L'on fabrique également des chapeaux en tresses de crin. Nous allons en faire connaître les procédés, d'après les brevets d'invention mêmes pris par leurs auteurs.

Fabrication de chapeaux de crin, par J. REINS. (Brevet d'invention et de perfectionnement de cinq ans.)

Ce procédé consiste à tresser les crins par trois ou cinq mèches, et à les coudre en observant d'augmenter ou diminuer, suivant les diverses formes ou grandeurs qu'on veut donner aux chapeaux; on applique ensuite un apprêt qui résiste à l'humidité et à la pluie, et qui fait prendre aux chapeaux la forme convenable tout en leur donnant plus de consistance.

On a appliqué aussi ce mode de fabrication aux bonnets à l'usage des troupes; voici le procédé de M. Cavillon, d'après son brevet d'invention.

Fabrication de bonnets en crin tissé, à l'usage des troupes, et destinés à remplacer ceux en peaux d'ours, par M. CAVILLON, fourreur à Paris. (Brevet d'invention de cinq ans.)

Jusqu'à présent on a fabriqué ces bonnets avec des peaux d'ours de la Louisiane, des bancs de Terre-Neuve, de la Virginie et du Canada, et non de Russie, comme bien des personnes le pensent. Les ours de Russie ne sont pas propres à cet emploi, en ce qu'ils ont le cuir et le poil trop fin, qui serait d'un mauvais usage, et qui deviendrait quatre fois plus cher encore que ceux du Canada; c'est donc de ces derniers que l'on emploie pour la coiffure des troupes.

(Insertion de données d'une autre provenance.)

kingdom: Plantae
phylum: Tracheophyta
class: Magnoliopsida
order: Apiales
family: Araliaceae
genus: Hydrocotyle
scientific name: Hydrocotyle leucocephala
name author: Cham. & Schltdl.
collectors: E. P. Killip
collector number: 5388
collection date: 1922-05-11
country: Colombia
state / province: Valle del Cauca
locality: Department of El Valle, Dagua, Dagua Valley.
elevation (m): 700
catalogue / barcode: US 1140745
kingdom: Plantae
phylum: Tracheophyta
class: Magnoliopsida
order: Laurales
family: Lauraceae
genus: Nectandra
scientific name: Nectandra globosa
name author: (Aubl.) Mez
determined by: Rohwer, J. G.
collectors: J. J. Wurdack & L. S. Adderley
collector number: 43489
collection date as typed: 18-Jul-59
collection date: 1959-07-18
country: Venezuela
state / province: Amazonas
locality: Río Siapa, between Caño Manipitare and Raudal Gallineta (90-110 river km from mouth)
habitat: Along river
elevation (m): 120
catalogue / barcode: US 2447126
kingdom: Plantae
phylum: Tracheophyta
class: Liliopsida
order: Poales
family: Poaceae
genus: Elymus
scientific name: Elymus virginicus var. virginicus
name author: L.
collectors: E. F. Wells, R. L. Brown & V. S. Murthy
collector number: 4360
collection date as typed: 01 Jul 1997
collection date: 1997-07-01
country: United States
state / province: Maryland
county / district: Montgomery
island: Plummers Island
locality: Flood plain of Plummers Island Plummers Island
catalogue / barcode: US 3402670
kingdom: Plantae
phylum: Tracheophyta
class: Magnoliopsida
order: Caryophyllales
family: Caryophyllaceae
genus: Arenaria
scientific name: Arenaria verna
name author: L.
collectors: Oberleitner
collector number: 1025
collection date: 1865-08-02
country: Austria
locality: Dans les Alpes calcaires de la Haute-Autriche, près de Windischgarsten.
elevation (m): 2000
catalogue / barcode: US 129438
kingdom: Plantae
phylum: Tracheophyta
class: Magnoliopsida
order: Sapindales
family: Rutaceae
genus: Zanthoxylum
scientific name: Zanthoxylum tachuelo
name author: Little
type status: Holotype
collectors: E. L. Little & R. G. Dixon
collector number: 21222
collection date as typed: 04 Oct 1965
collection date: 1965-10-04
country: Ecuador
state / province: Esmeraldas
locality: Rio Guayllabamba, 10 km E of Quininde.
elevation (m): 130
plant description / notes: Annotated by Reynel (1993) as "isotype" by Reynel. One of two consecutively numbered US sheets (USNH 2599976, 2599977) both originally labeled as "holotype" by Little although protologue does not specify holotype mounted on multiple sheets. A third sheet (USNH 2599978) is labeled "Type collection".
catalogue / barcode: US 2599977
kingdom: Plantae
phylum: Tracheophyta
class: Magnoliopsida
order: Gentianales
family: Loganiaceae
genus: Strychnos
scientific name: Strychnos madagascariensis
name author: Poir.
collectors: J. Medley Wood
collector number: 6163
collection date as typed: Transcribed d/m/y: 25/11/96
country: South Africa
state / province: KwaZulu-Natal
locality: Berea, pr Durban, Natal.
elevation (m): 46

On peut compter que les Anglais font passer en France vingt mille peaux d'ours par an, qui, à quarante cinq fr., forment une somme de neuf cent mille francs; si à ce compte on ajoute celles qui passent sur le continent, cela s'élèvera environ à quatre millions dont nous leur sommes tributaires. Mes nouveaux procédés fourniront à la France les moyens de s'affranchir de ce tribut.

Ces procédés consistent à former une carcasse en vache renforcée sur sa forme, arcançonnée et refondue sur le derrière, pour adapter une boucle à deux ardillons, maintenue par une enchapure en mouton noir, et son contre-sanglon, aussi en mouton, pour resserrer le bonnet à volonté.

Cette carcasse est revêtue d'une forte toile noire en fil de Laval, posée très juste, et ne formant, pour ainsi dire, qu'un seul corps ensemble.